American academic administrator

Tomikia Pickett LeGrande is an American academic administrator serving as the ninth president of the Prairie View A&M University since 2023. She was the vice president for strategy, enrollment management, and student success at Virginia Commonwealth University from 2018 to 2023.

==Life==
LeGrande was born to Thomas and Barbara Pickett and is from Savannah, Georgia. She attended Savannah High School and earned a B.S. in chemistry from Savannah State University. LeGrande completed a M.S. in chemistry at North Carolina A&T State University. She received an Ed.D. in higher education administration from the Texas Tech University. Her 2016 dissertation was titled, Effects of Organization Culture and Climate on Career Aspirations and Advancement: A Collective Case Study Analysis of the Experiences and Perceptions of Women of Color in Midlevel Student Affairs. Stephanie J. Jones was her doctoral advisor.

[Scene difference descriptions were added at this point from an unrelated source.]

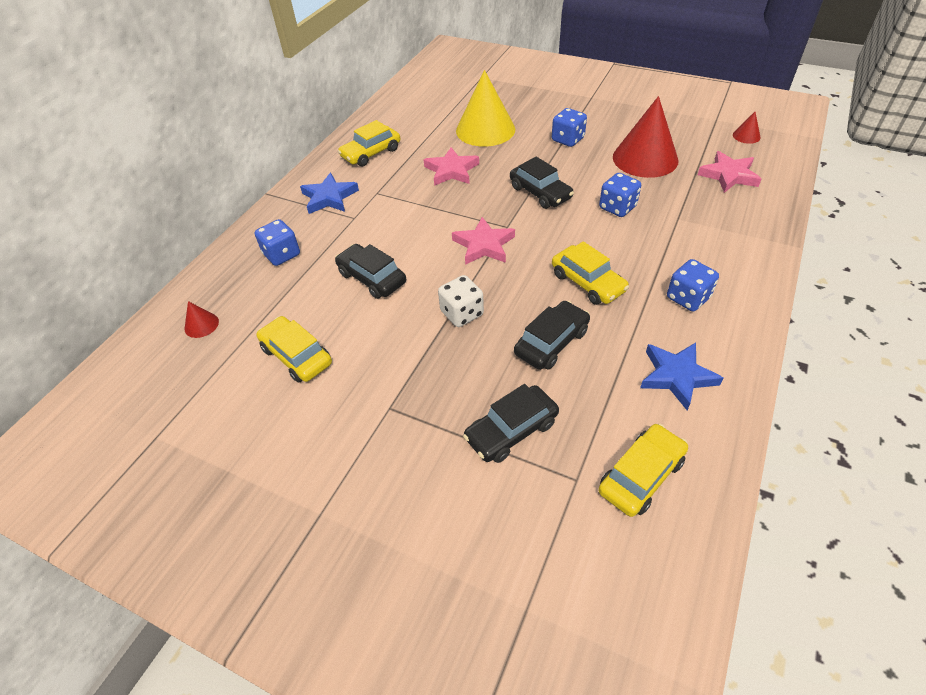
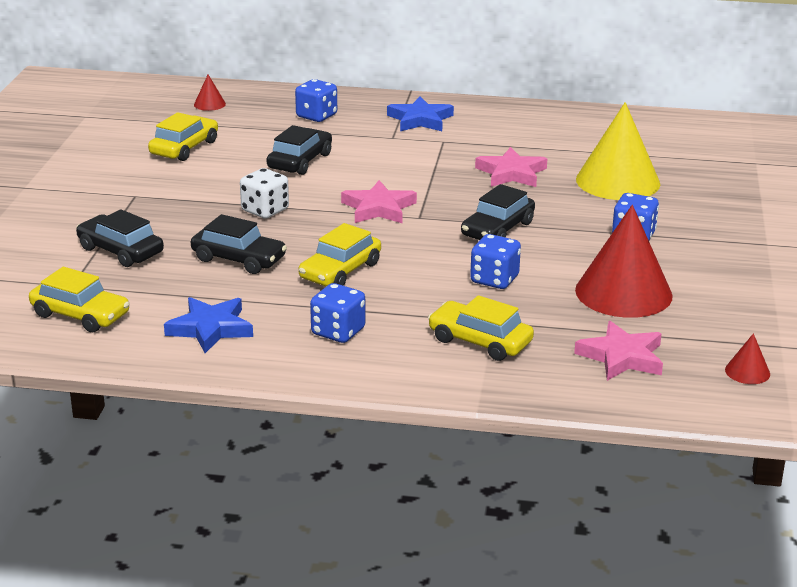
camera: 70 degrees right, 20 degrees down
(371, 153) = (518, 125): yellow car -> yellow car (480, 341)

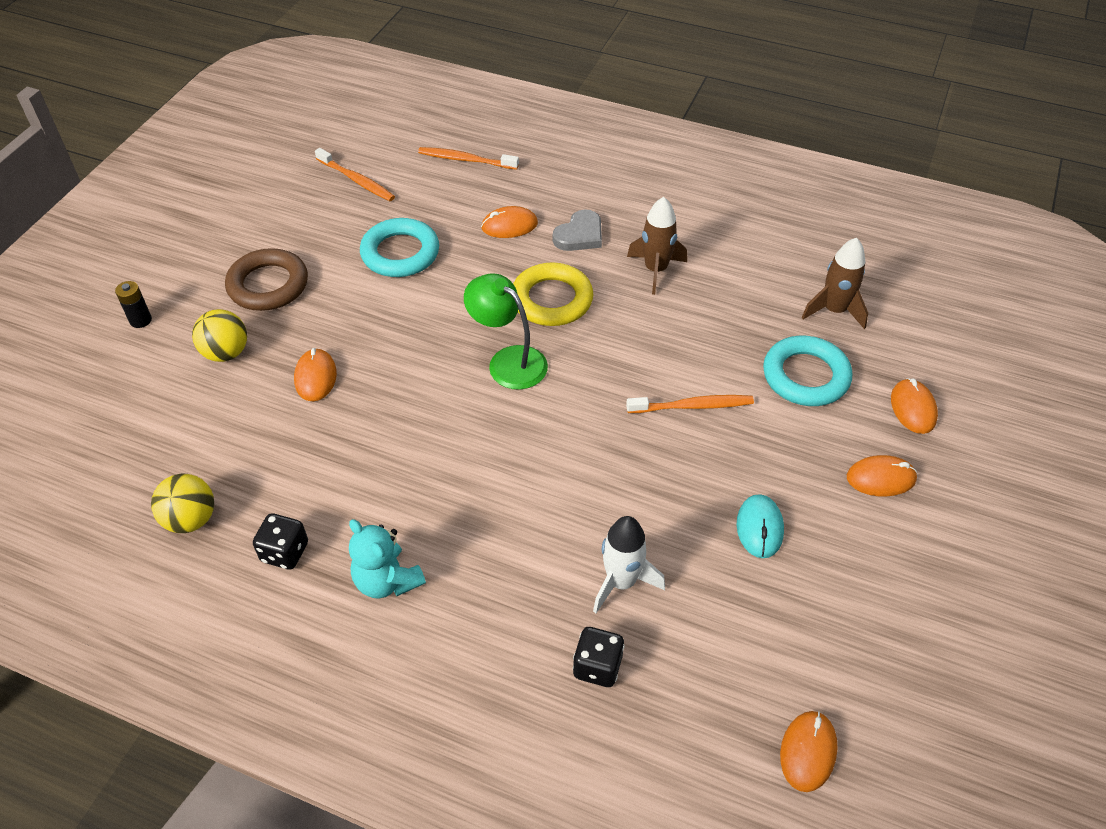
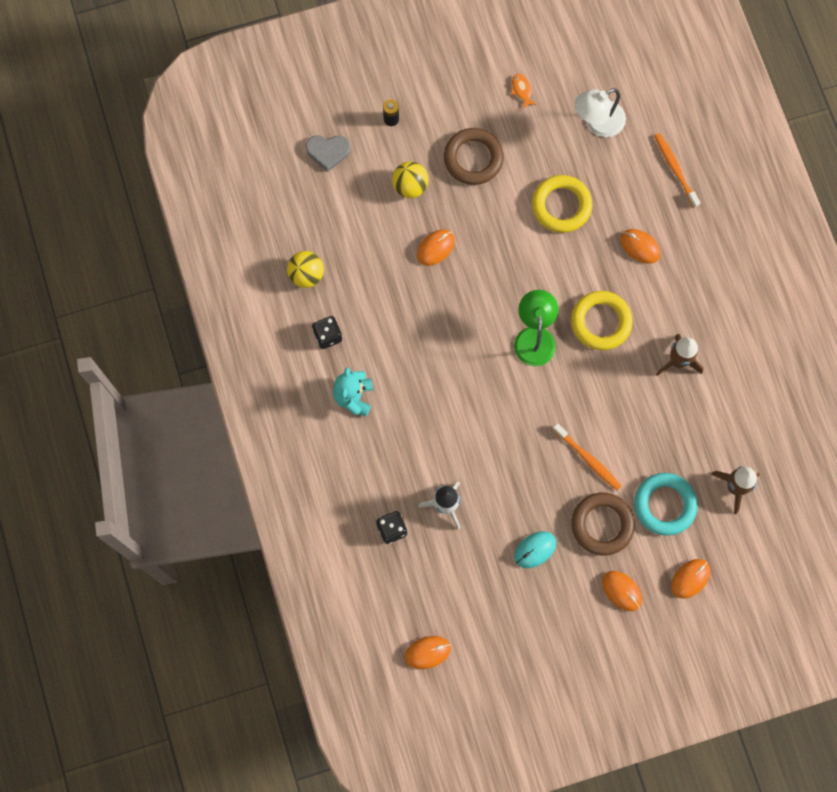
camera: 50 degrees right, 25 degrees up
(256, 209) = (522, 90): none -> orange fish
(357, 180) = (597, 123): orange toothbrush -> white lamp
(400, 253) = (561, 206): turquoise ring -> yellow ring
(579, 235) = (669, 294): grey heart -> grey heart (328, 152)
(782, 444) = (602, 524): none -> brown ring

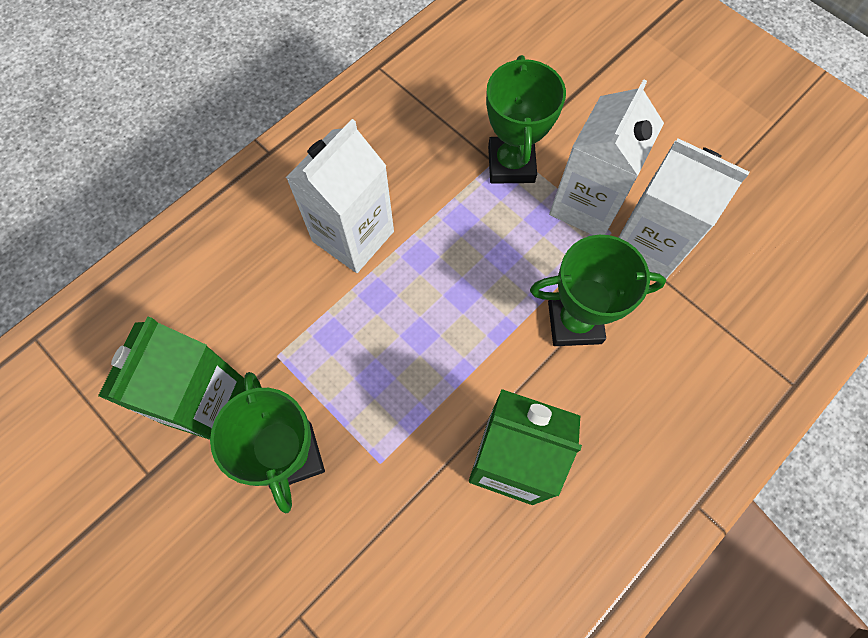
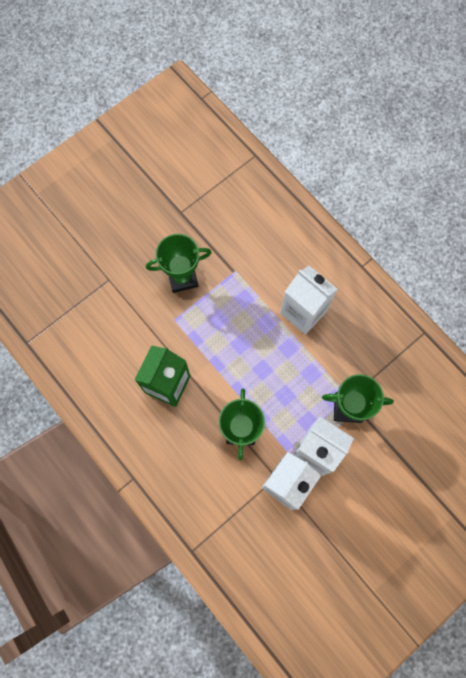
camera: 95 degrees right, 5 degrees up
(207, 403) = (213, 237): green carton -> none

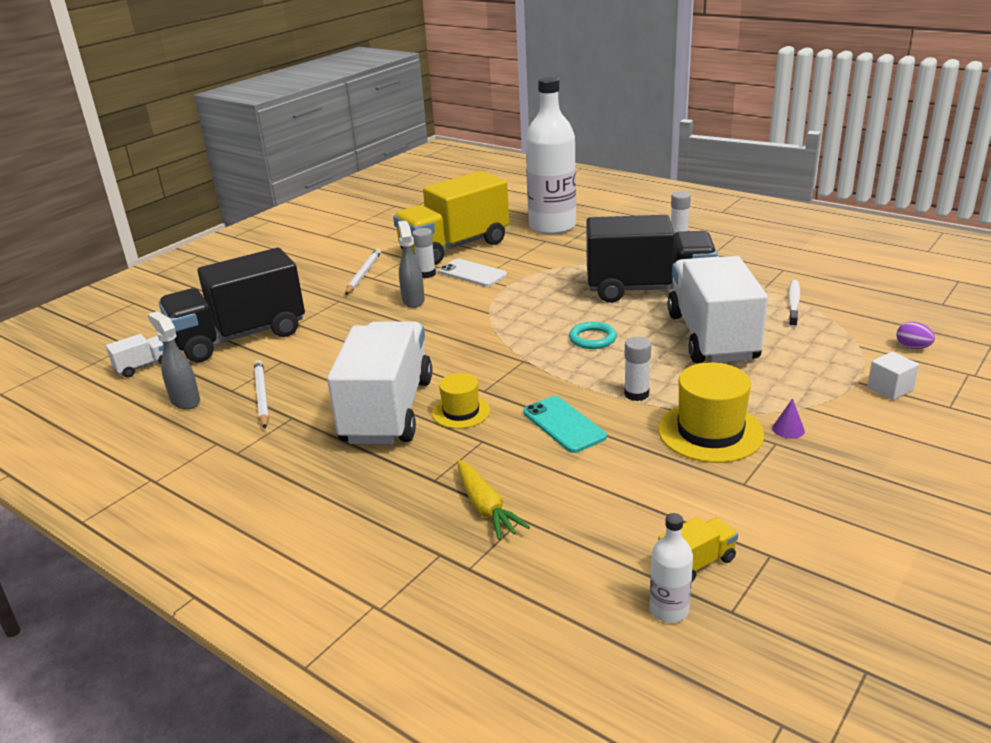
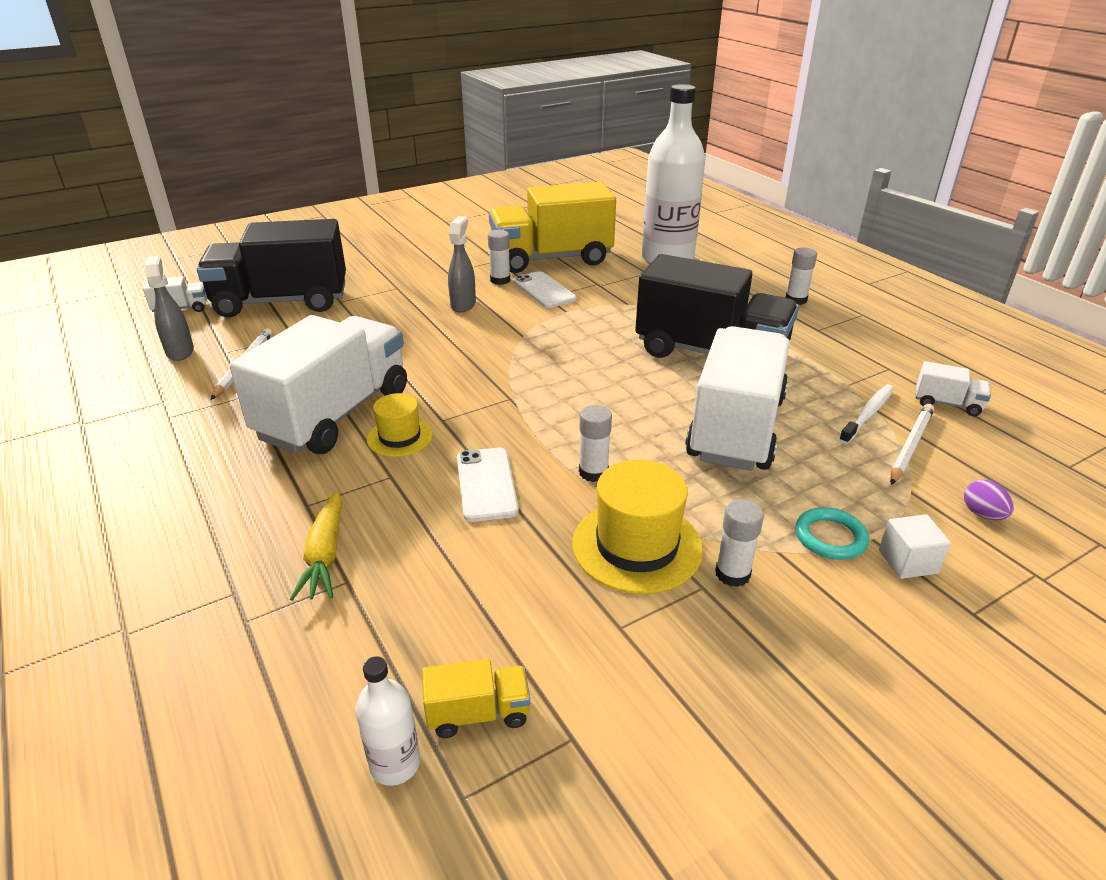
camera: 20 degrees right, 5 degrees up
(363, 274) = (443, 266): white pencil -> white pencil (910, 446)
(563, 424) = (486, 484): turquoise phone -> white phone
(592, 338) = (602, 393): turquoise ring -> turquoise ring (830, 537)
(788, 429) = (732, 574): purple cone -> white glue stick
(839, 284) = (947, 404): none -> white truck

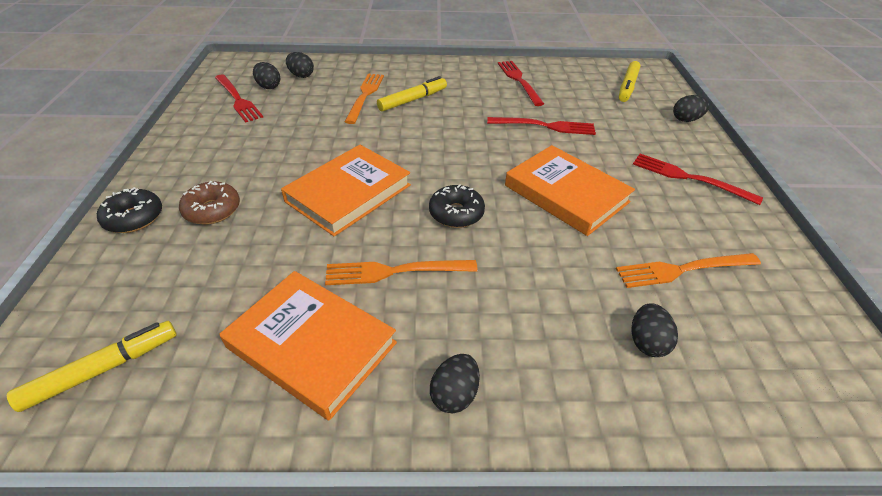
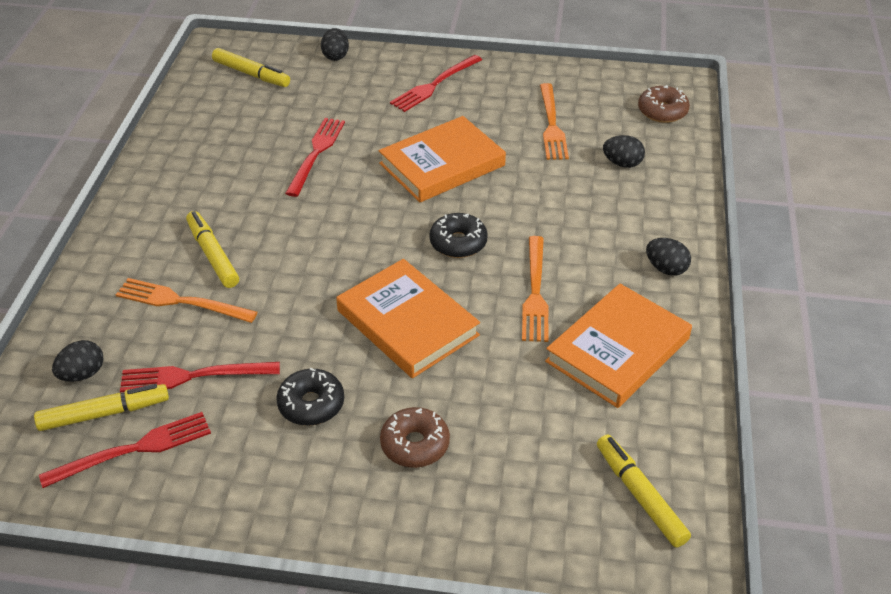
camera: 80 degrees left, 0 degrees up
(134, 218) = (416, 522): black donut -> black donut (311, 404)
(269, 86) = (104, 413): black egg -> yellow marker
(518, 80) = (199, 154): red fork -> red fork (192, 376)
(798, 389) = (662, 111): none -> brown donut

LeGrande was the associate vice chancellor of enrollment management and director of admissions at the Winston-Salem State University. At the University of Houston–Downtown, she was the vice president for strategic enrollment management. From 2018 to April 2023, LeGrande worked at the Virginia Commonwealth University as the vice president for strategy, enrollment management, and student success. On June 1, 2023, LeGrande became the ninth president of Prairie View A&M University, succeeding Ruth J. Simmons, Ph.D., the university's first female president.